I need to see The Spirit of the Beehive.

Also, there is a very delicate relationship between Ana and her grandmother (Ana thinks nobody takes care of Grandma except her, and even offers her to "help" her die), a sort of 'skip' level. The youngest generation taking care of the oldest - or to translate it politically/socially - the upcoming youth taking care of the traditional Spain.

Alok said...

Also Pan's Labyrinth if you haven't seen it yet. The more I think of it, the more it seems it almost copied at least a few scenes and plot elements. Or else all these films are so deeply rooted in the same historical period and the same collective consciousness that they assume similarities unconsciously, which is probably a more fair judgement.
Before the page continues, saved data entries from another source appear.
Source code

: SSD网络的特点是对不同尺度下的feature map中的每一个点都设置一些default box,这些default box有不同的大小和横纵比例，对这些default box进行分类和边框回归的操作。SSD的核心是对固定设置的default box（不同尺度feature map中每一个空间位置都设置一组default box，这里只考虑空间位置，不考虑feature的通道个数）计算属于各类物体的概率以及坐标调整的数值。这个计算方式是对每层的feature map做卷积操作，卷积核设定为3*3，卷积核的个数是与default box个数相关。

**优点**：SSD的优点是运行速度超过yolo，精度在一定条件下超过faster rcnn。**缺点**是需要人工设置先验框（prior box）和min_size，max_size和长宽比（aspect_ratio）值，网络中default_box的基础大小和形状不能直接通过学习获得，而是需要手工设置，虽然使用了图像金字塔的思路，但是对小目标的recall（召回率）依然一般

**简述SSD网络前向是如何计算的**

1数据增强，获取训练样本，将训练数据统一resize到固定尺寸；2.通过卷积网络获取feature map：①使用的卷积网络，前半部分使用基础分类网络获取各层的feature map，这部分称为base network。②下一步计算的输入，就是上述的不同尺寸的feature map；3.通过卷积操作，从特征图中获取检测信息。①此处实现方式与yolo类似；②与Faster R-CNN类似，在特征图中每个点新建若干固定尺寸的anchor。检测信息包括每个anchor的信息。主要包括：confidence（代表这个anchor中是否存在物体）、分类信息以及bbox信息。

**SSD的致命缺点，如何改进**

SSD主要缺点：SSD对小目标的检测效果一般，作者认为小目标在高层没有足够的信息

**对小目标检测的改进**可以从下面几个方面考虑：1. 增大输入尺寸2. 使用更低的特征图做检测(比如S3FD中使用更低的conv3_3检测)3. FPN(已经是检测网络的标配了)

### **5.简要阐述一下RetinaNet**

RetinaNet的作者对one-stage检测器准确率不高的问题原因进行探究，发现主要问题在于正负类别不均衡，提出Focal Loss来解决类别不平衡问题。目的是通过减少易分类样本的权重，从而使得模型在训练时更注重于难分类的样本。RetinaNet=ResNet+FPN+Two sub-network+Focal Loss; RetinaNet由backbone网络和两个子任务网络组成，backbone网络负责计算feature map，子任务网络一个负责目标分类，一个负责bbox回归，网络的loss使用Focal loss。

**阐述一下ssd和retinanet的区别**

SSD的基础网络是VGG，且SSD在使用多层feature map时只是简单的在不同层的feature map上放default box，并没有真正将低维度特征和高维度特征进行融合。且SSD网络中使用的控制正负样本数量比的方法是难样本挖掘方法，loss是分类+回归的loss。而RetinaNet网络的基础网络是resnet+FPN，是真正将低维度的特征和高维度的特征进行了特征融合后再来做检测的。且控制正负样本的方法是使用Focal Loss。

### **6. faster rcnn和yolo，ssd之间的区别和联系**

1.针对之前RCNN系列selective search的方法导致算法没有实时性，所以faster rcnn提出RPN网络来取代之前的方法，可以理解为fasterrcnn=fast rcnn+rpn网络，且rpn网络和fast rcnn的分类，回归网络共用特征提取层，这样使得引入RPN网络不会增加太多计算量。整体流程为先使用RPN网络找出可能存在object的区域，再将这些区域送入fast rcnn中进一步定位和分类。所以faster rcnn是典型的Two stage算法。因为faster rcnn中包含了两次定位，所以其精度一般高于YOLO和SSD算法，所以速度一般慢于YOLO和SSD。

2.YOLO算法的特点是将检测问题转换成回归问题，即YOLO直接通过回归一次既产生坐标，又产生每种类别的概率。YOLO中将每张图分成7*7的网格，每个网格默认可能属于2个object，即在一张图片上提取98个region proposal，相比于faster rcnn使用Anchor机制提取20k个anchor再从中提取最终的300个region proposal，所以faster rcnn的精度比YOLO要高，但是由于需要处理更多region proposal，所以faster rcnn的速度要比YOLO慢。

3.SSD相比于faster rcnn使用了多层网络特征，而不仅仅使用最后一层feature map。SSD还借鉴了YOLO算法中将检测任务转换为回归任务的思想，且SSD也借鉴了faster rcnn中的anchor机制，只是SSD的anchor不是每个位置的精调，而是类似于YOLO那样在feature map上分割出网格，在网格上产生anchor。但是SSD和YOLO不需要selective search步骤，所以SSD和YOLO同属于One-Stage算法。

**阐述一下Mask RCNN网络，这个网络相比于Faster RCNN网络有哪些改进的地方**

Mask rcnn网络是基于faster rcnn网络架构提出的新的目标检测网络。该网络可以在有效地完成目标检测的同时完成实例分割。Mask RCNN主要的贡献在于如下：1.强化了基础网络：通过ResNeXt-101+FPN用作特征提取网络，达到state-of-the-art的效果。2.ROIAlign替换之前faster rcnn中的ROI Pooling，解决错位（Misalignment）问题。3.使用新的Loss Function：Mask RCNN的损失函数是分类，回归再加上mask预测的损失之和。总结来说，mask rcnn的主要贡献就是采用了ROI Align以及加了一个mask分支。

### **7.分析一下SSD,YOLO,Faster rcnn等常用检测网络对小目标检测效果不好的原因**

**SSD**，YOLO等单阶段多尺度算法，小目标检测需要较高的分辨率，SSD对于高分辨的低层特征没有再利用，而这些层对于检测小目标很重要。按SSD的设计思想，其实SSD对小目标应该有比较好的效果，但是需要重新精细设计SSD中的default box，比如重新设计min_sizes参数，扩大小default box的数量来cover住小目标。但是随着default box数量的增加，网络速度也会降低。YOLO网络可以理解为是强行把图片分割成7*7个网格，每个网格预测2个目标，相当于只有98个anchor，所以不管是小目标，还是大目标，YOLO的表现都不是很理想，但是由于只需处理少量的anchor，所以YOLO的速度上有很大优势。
I found those scenes with Ana and her grandmother so full of sadness. Specially in which she shows her the pictures of her life. Ana doesn't understand the exact meaning time or even of death (not that we adults fully understand these) but the way film shows her grappling with these things.
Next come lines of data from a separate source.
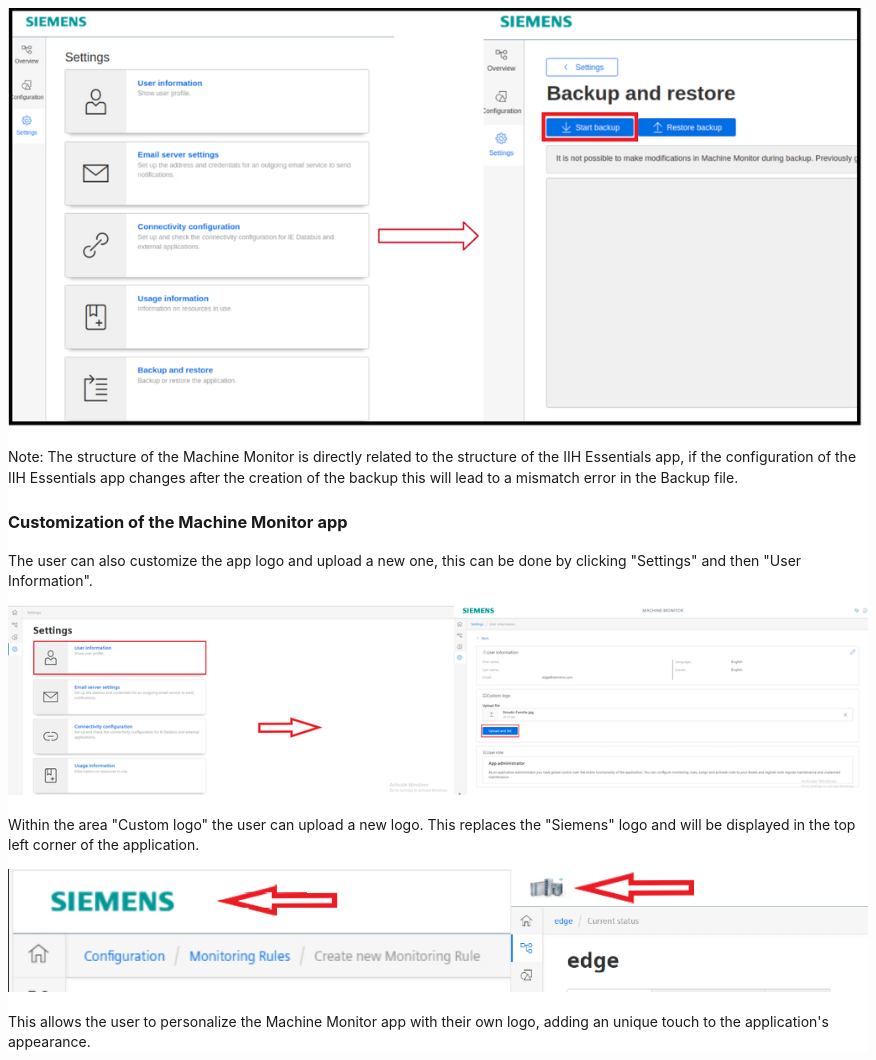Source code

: ![machine_monitor](graphics/Machine_Monitor_Backup.png)

Note: The structure of the Machine Monitor is directly related to the structure of the IIH Essentials app, if the configuration of the IIH Essentials app changes after the creation of the backup this will lead to a mismatch error in the Backup file.

### Customization of the Machine Monitor app

The user can also customize the app logo and upload a new one, this can be done by clicking "Settings" and then "User Information".

![Userinformationmerge](graphics/Userinformationmerge.png)

Within the area "Custom logo" the user can upload a new logo. This replaces the "Siemens" logo and will be displayed in the top left corner of the application.

![logomerge](graphics/logomerge.png)

This allows the user to personalize the Machine Monitor app with their own logo, adding an unique touch to the application's appearance.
Also agree with your interpretation but I felt that there was a hint of sadness (in that photograph scene) with the realization of passage of time and resulting feeling of loss - that life she lived is only there in the photographs, fit only to be looked at.

anurag said...

ya, there was ample sadness in Grandma's eyes.

Mona Molarsky said...

I loved your piece about "Cria Cuervos" and am so happy to see that somebody is making the connections with "Spirit of the Beehive" and also "Pan's Labyrinth." The first two are two of my very favorite films of all time. "Pan's Labyrinth" not so much. In fact, "Labyrinth" seems to have stolen huge numbers of elements from "Beehive" but managed to miss its intelligence and soul in the process. Where a deft hand is required, del Toro uses a sledgehammer. Erice understands the magic that emerges from ellipsis. Del Toro just doesn't get it. He comes from a younger and more brutalized generation, of course. Ironic that the two directors who came of age under fascism were less brutalized that one who was a product of a democracy. But there you have it. Mass culture has brutalized us in some ways that are harder to fight against than iron fists. I also loved your comments on Saura's use of the song "Porque te vas." I think this is one of the most effective uses of music I've ever experienced in a film.